All of that to that.  If you want a job in DFIR and you are not currently working in DFIR, then research in your home lab.  Take images of your systems, your ipod, your buddies laptops...whatever and start to play with the tools of the trade.  Learn how to mount images, create timelines, parse data on the command line, learn how to use grep, gawk, and cut, use RegRipper to inspect registry hives...etc.  Knowing which tool to use, when and why is critical!  Remember, I rarely ever use commercial forensics tools.  You can conduct comprehensive investigations without ever spending a dime!

So, if when somebody interviews you, and you tell them...I don't do this for a living but I want to and here is what I am doing to prepare myself for that, that should speak volumes about the type of employee you would be.  I know for me, you would certainly shoot to the top of my list.

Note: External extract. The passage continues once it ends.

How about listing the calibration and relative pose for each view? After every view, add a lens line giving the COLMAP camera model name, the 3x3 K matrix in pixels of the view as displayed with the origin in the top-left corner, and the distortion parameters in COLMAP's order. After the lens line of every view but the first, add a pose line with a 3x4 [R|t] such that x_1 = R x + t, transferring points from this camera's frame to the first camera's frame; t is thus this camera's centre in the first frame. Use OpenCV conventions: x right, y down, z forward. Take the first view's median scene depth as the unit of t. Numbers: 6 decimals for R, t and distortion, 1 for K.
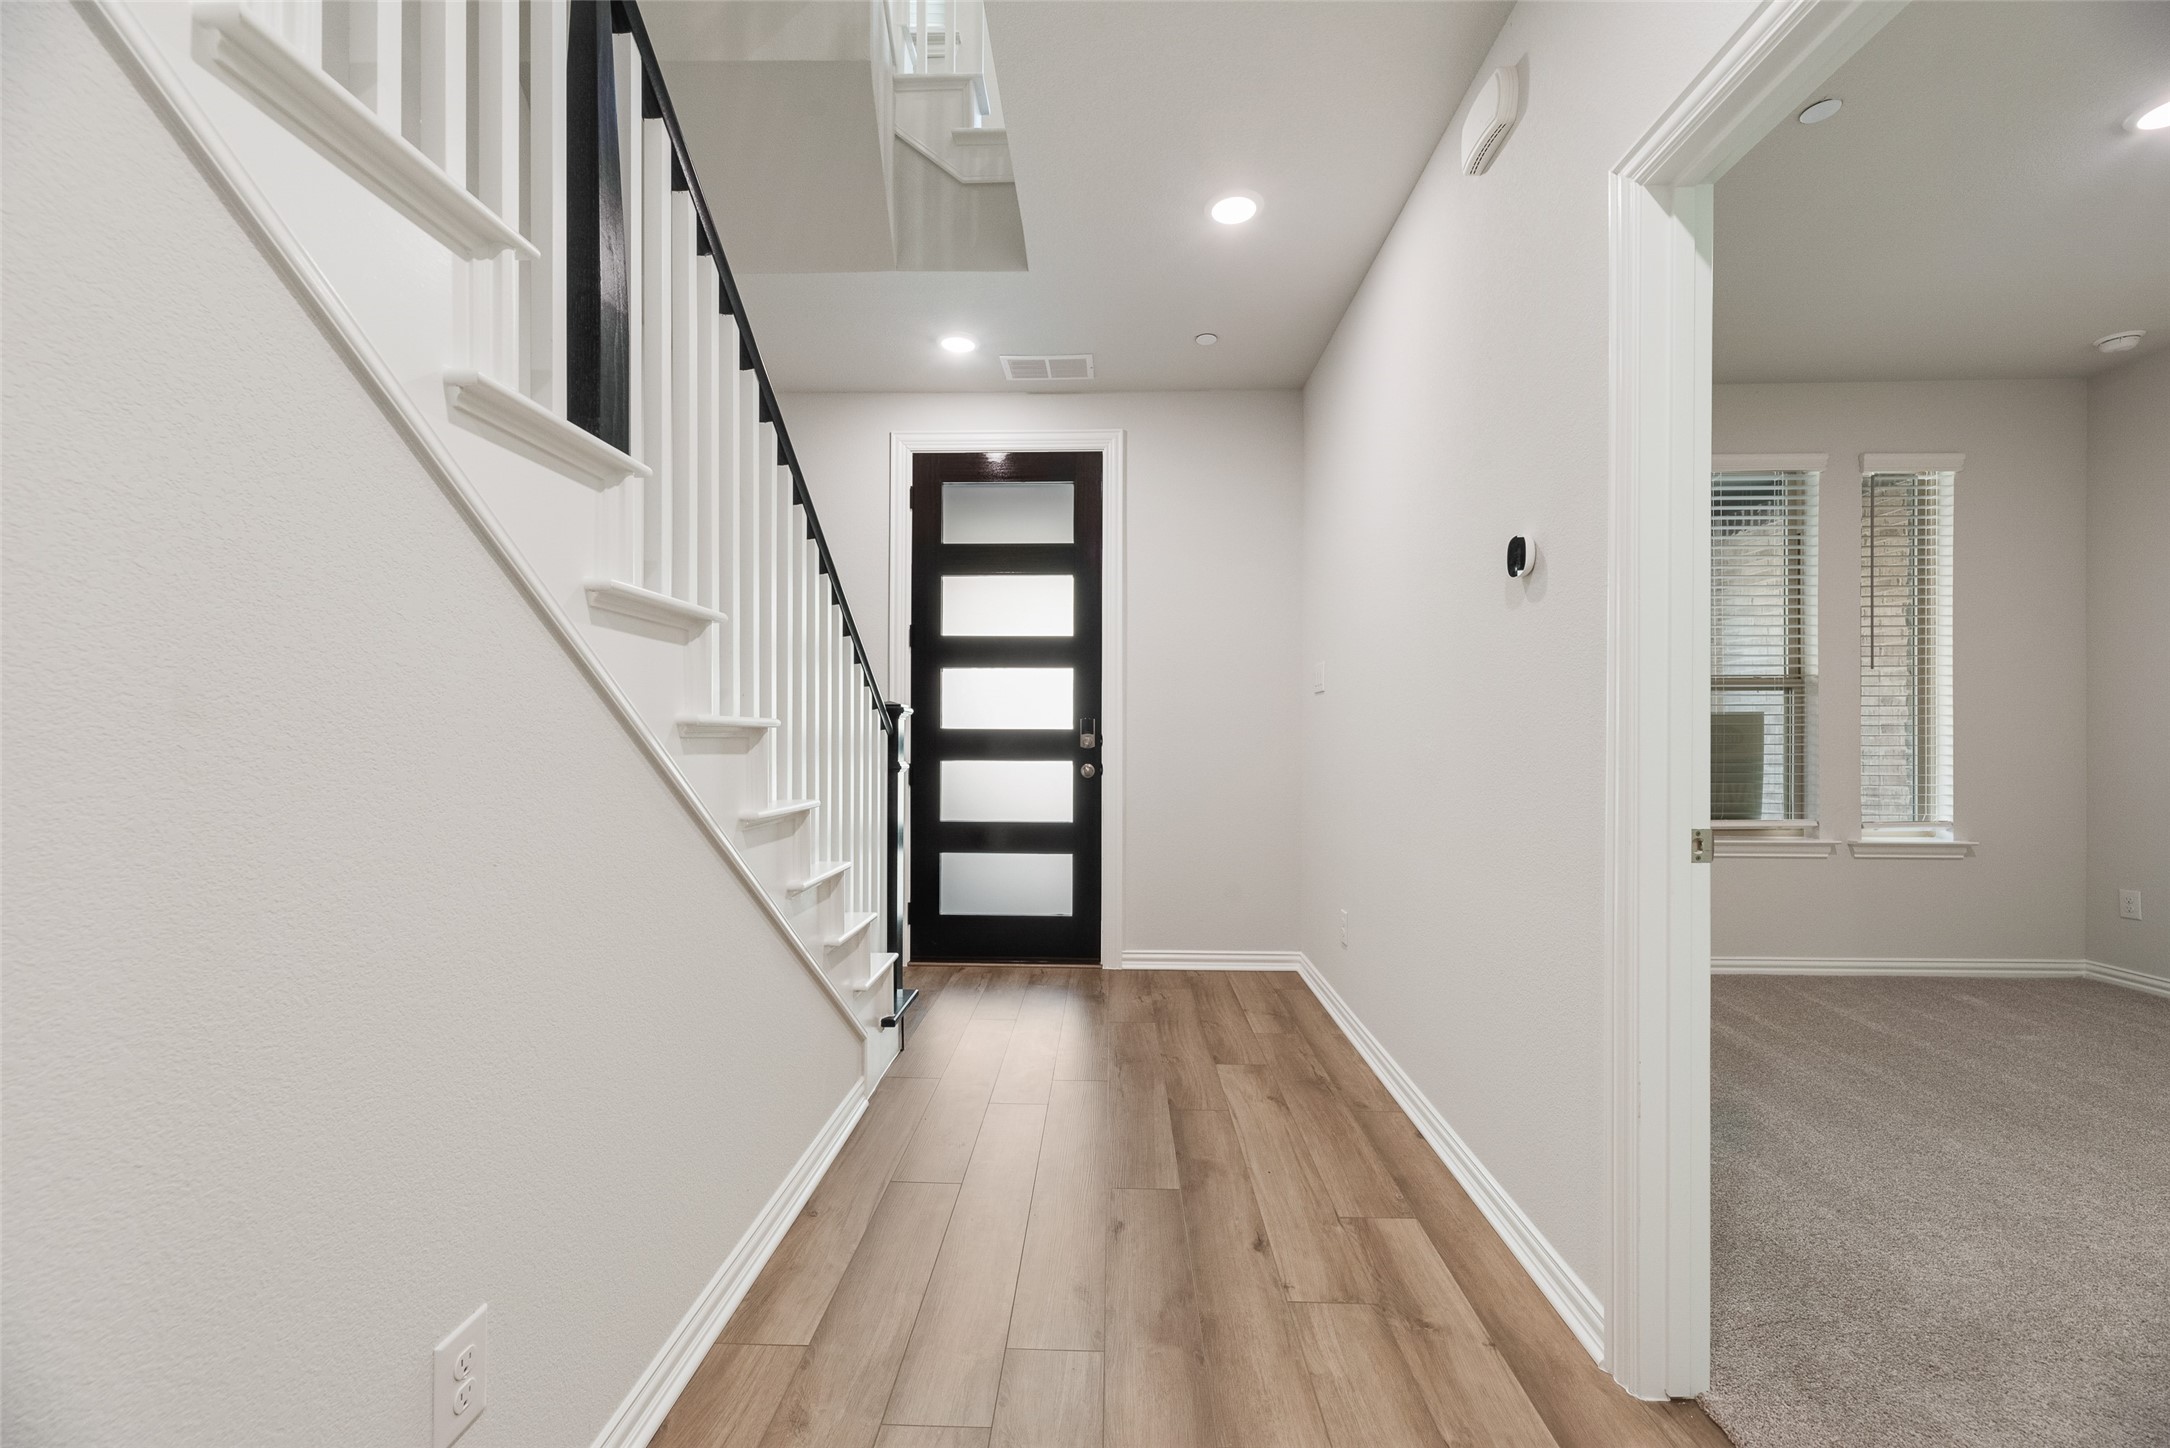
lens RADIAL K [[864.7, 0, 1089.0], [0, 864.7, 730.6], [0, 0, 1]] dist [0.003752, -0.000359]
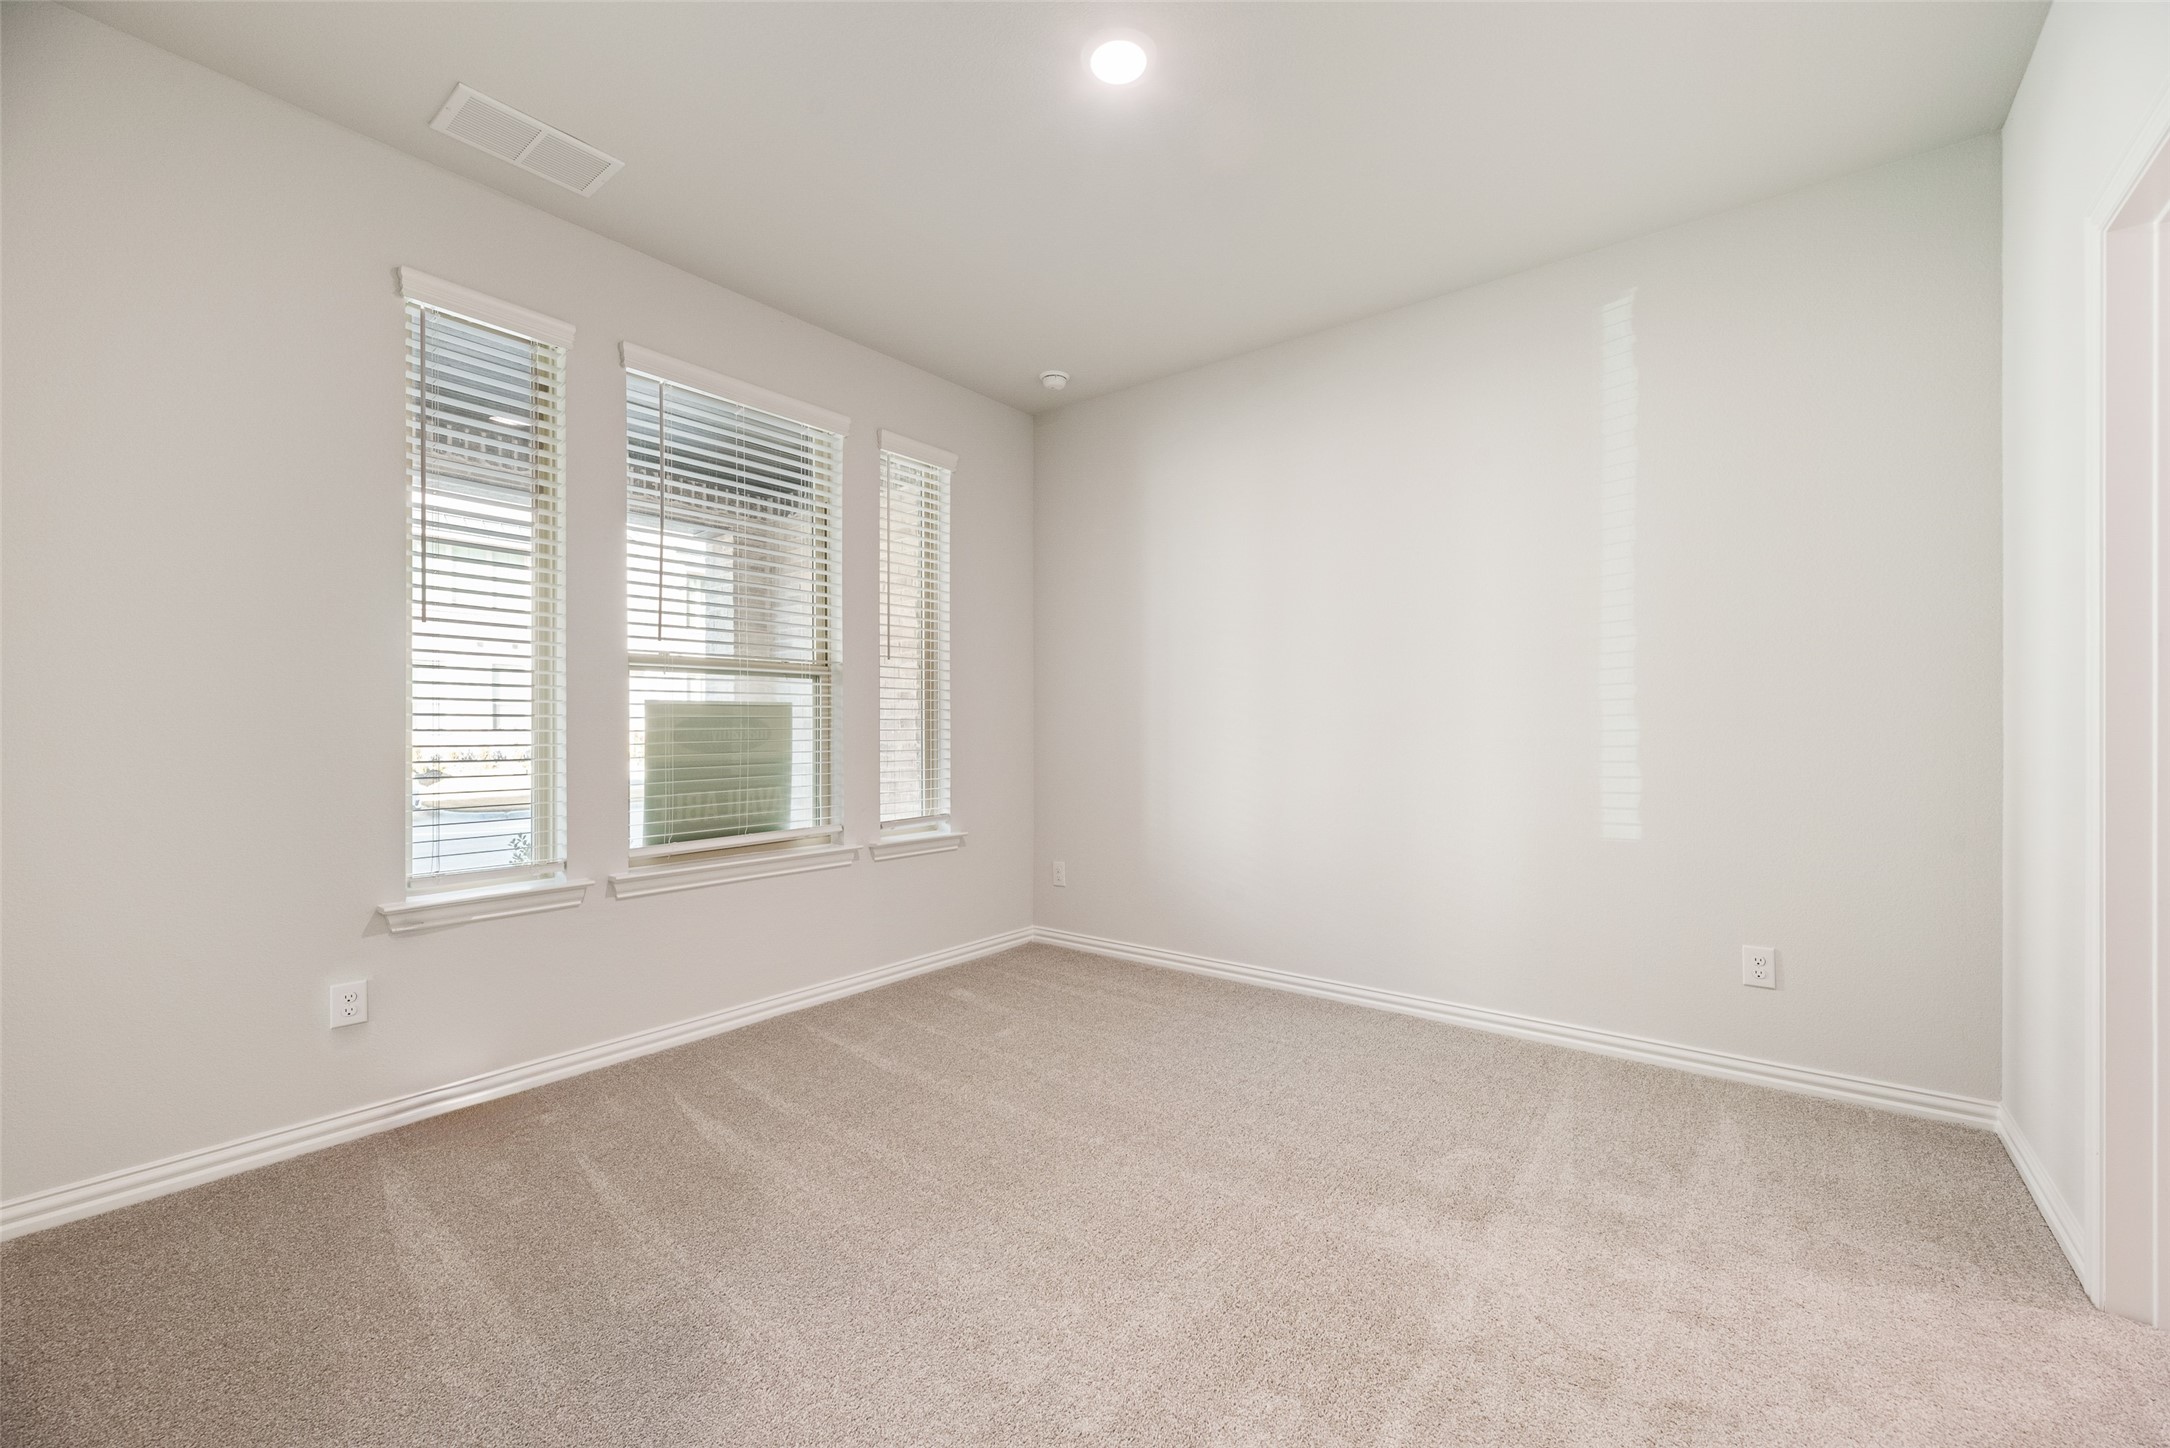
lens RADIAL K [[864.7, 0, 1089.0], [0, 864.7, 730.6], [0, 0, 1]] dist [0.003752, -0.000359]
pose [[0.588834, -0.003704, 0.808246, 0.271670], [0.000423, 0.999991, 0.004275, 0.002743], [-0.808254, -0.002176, 0.588830, 0.270979]]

I hope that helps clarify things a bit for those of you that are seeking careers in DFIR.  If there is something you would like me to expand on, please let me know!  Or, if there is something I mentioned that you would like me to dig deeper into, please let me know.  I am more than happy to help!  After all, I may be interviewing you someday.  It would be great to hear that you read my blog posts and so you did X.

Best of luck to you!


  1. Chris,

    Great post! A great way to go about spotting anomalies is to start by spotting patterns. Taking your "desire" comment a bit further, how many folks run a tool to parse data, as opposed to opening the data source in a hex editor? Corey Harrell's most recent post over on the JourneyintoIR blog ( is a great example of recognizing patterns and anomalies.

    This also brings to mind your comments from the "Sniper Forensics" presentations regarding "expert eyes". Your graphic if the deer track in the mud really brought it home for me, as my wife and I ride horses in a public park. Knowing what...or out there can be very beneficial. Knowing that deer moved through the area and are likely in our path can keep us alert and help us avoid accidents. The same is true for all manner of DFIR work...knowing what to look for, what can lead you to other things, and what's out of place can make an exam go much more smooth, and help the examiner avoid getting caught by surprise.

  2. Very good post and I would have to agree with everything you said. I think it is important to note that you CANNOT shortcut the game. InfoSec, whatever your domain is supposed to be somewhat of a capstone in Information Security. I don't think it is reasonable to expect to graduate and come out into an InfoSec job. Most of the stories, mine included meant putting in a lot of time and working your way up as an App Dev, Sys Admin, Network Admin. Then, someone taking a chance on you because they see the potential. Most importantly, not only in you not letting them down, but making their expectations seem whimsical once you've started rolling through.

    There is a certain amount of drive and curiosity. You basically have to not leave things to "wonderment" get in there and see how and why it does what it does.